* INFORMATION SUPPLIED:
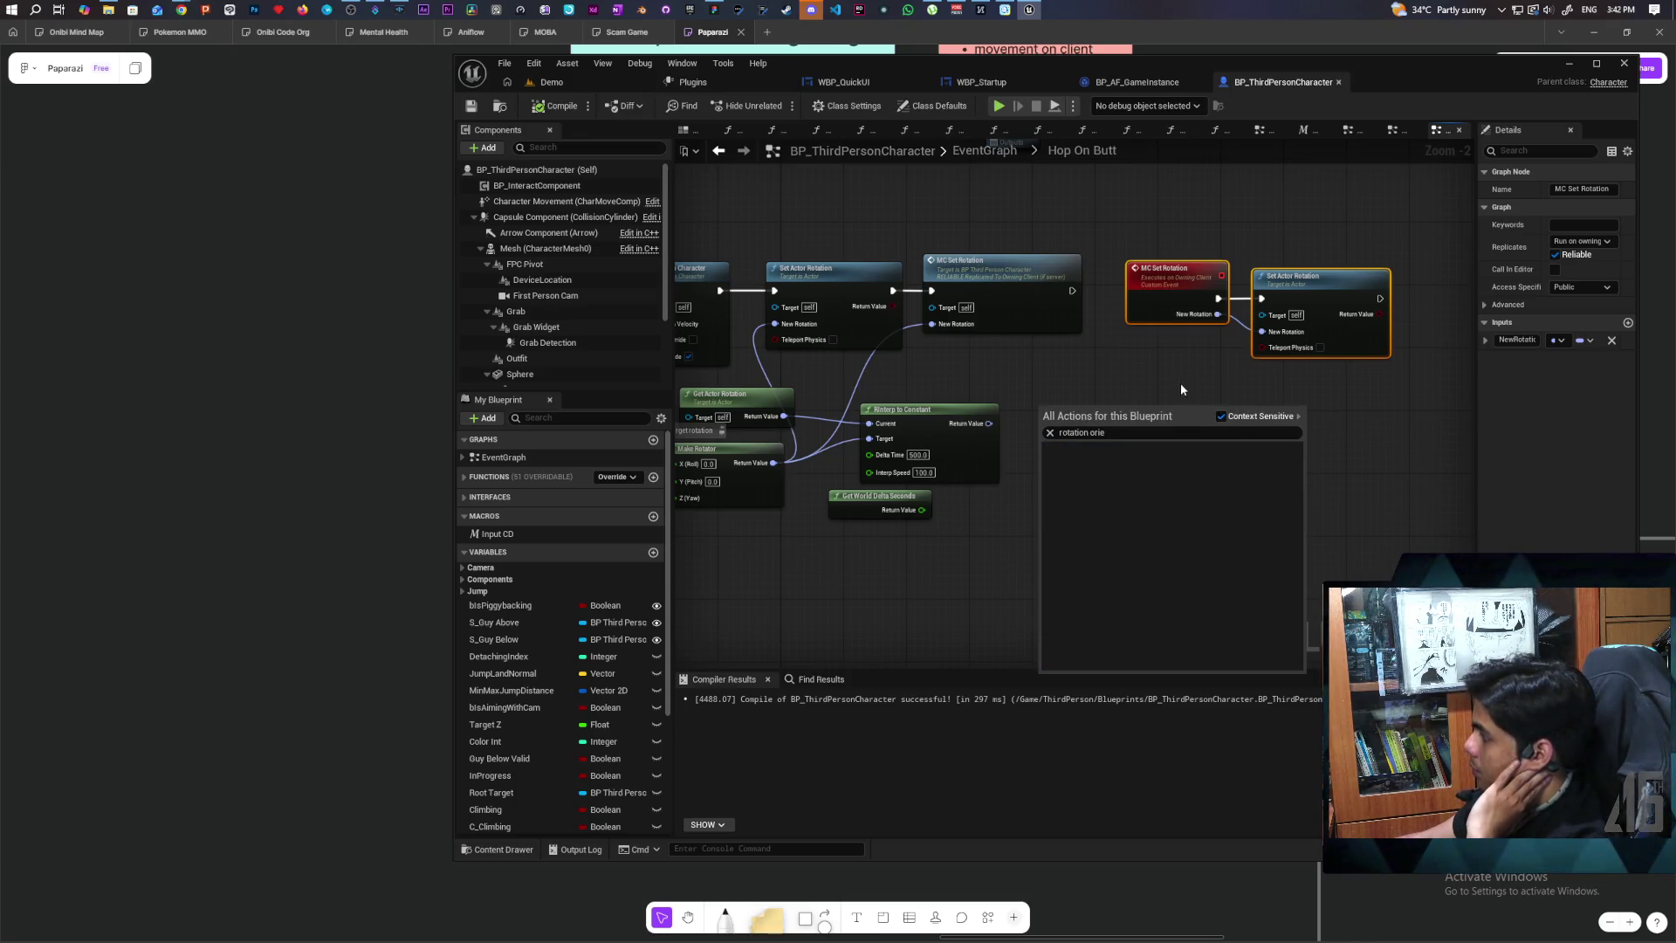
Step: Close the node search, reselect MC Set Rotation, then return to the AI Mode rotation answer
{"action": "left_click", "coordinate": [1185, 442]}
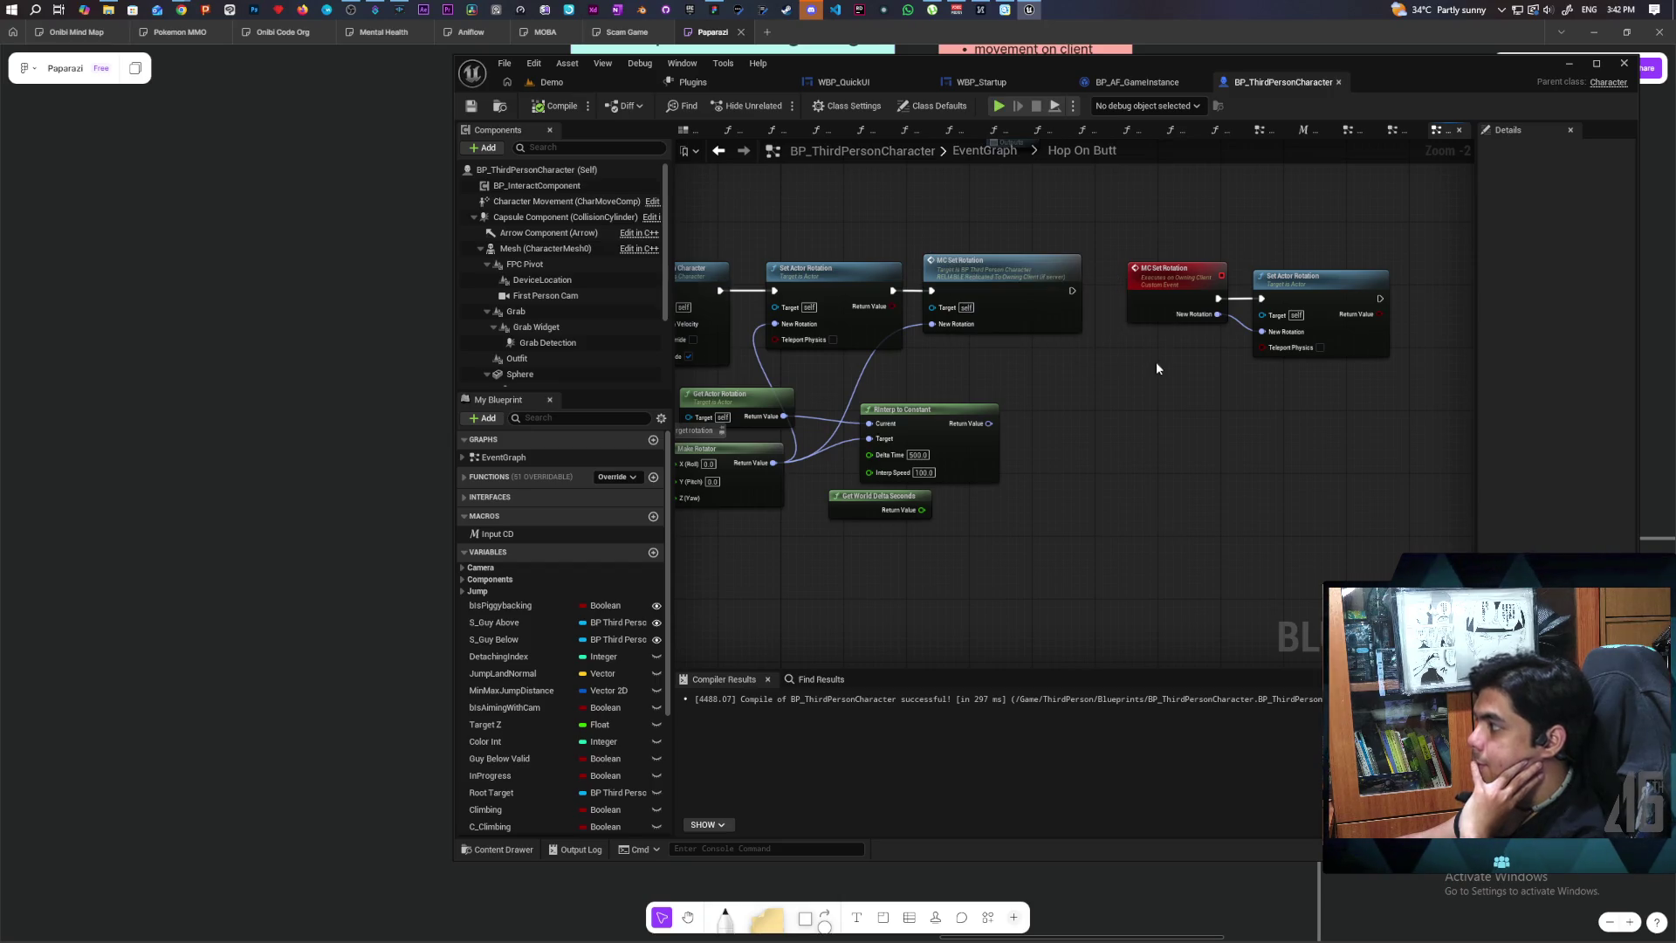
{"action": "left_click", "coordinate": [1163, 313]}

* THE PROBLEM: All lines of the material above should be returned unchanged, but no pictures should be included.

* WRITTEN SOLUTION:
Step: Close the node search, reselect MC Set Rotation, then return to the AI Mode rotation answer
{"action": "left_click", "coordinate": [1185, 442]}
{"action": "left_click", "coordinate": [1163, 313]}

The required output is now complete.